Lo que desmonta totalmente esta teoría es que el pH del estómago es aún más bajo que el del zumo de naranja, ósea que, a su llegada al estómago, la leche se corta si o si, independientemente de lo que se consuma antes o después. Los ácidos estomacales o jugos gástricos, compuestos por una buena cantidad de ácido clorhídrico, van a actuar sobre la leche al igual que lo hacen frente a otros alimentos para facilitar su digestión.

¿Qué pasa en realidad cuando la leche se corta? La leche es una sustancia que curiosamente contiene un equilibrio de tres sistemas, primero es una emulsión de grasa en agua, segundo, contiene sustancias solubles en la fase acuosa de esa emulsión, como la lactosa y algunos minerales y tercero, contiene partículas sólidas de muy pequeño tamaño que no sedimentan sino que se encuentran en suspensión. Estas partículas son las micelas de caseína y la dispersión de las mismas en la leche se conoce como suspensión coloidal. 

La caseína es la principal proteína de la leche –alrededor del 80% de las proteínas totales- y se encuentra en suspensión en condiciones normales, cuando el pH es el natural de la leche, alrededor de 6.6. Cuando el pH baja por debajo de 4.6, las caseínas precipitan, es decir, se separan del suero. El suero o sobrenadante contendrá el resto de proteínas disueltas en la nueva fase acuosa, mientras que las caseínas se encontraran en el fondo, en forma sólida. 
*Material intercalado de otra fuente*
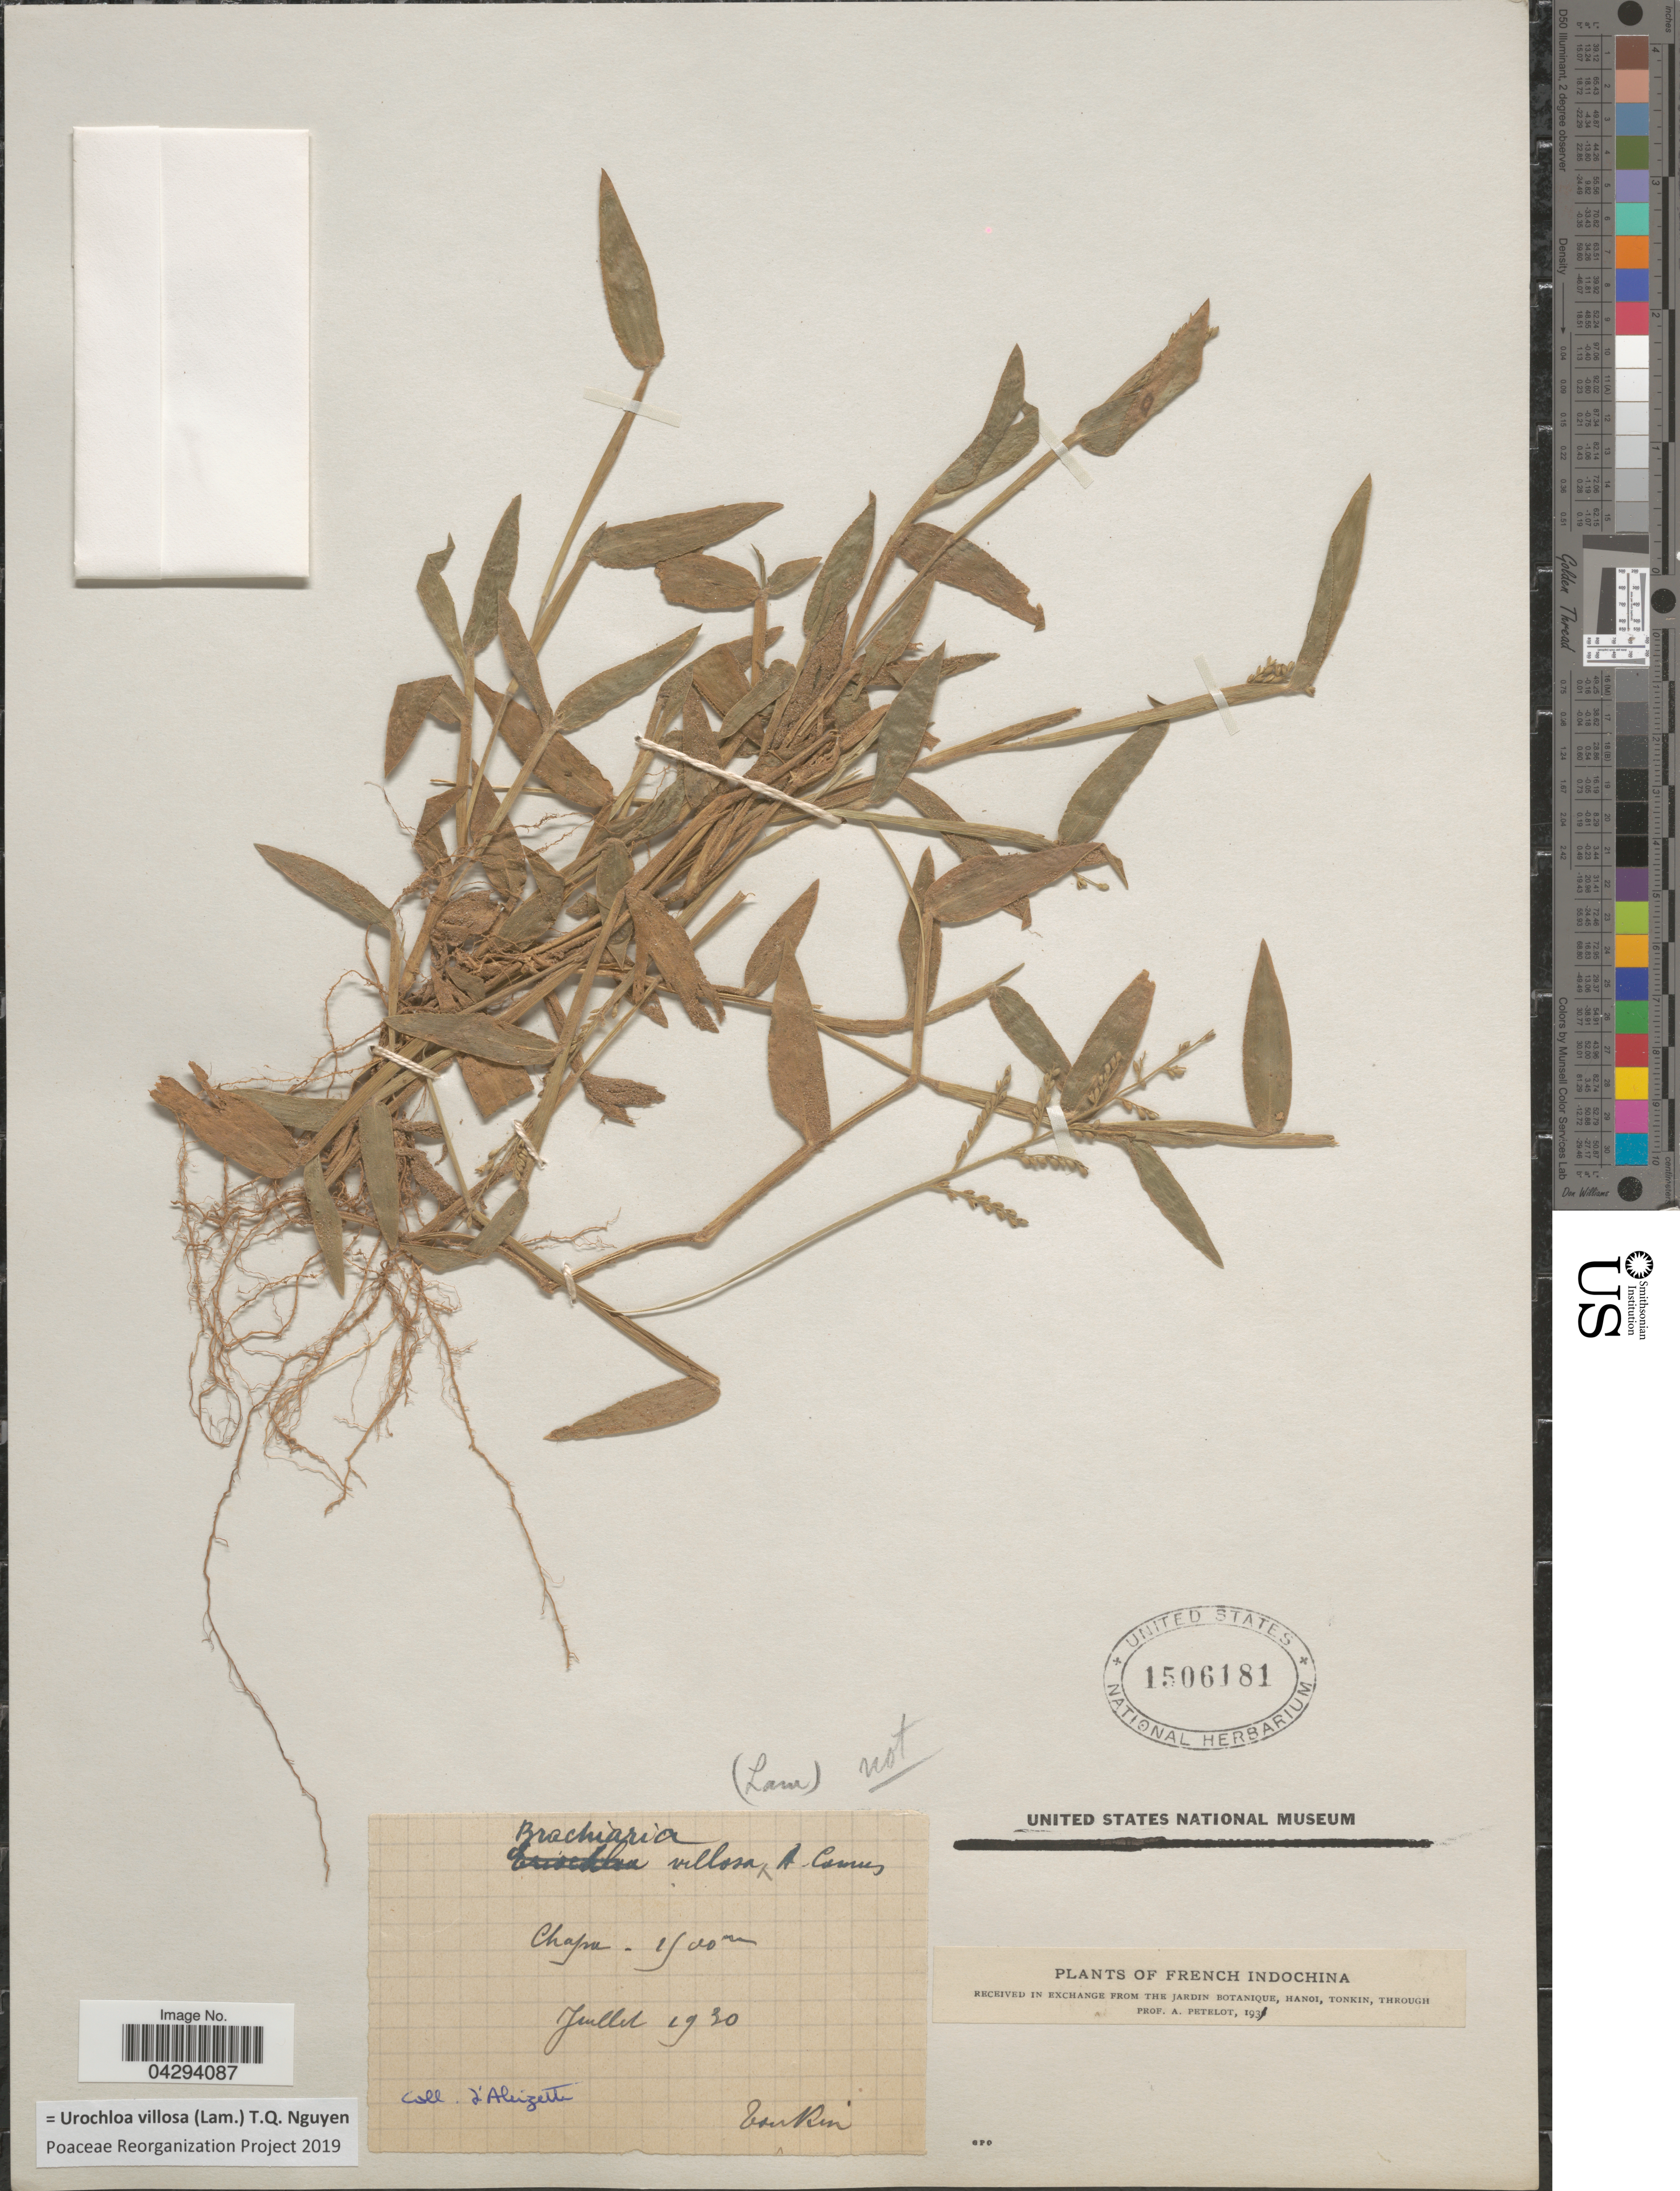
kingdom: Plantae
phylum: Tracheophyta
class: Liliopsida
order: Poales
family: Poaceae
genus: Urochloa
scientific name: Urochloa villosa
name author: (Lam.) T.Q. Nguyen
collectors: D'Aleizette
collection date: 1930-07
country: Vietnam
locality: Chapa. Tonkin. French Indochina.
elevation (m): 1500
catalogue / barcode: US 1506181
¿Qué peligro tiene la leche cortada? Ninguno. Si bien el sabor será ciertamente particular, ácido, y la textura puede resultar poco agradable, la leche cortada es el proceso inicial de la elaboración de muchos productos lácteos altamente apreciados, entre ellos los yogures y los quesos, en los que se precipitan las caseínas para separar el suero.

Conviene recordar que como mamíferos, el primer alimento que ingerimos es la leche materna, que ya se corta al llegar al estómago, por lo que estamos acostumbrados a esta leche cortada. Nada tiene que ver este proceso natural con la contaminación de la leche y la separación de suero y proteínas por un excesivo y descontrolado crecimiento microbiano, en cuyo caso su consumo debe evitarse.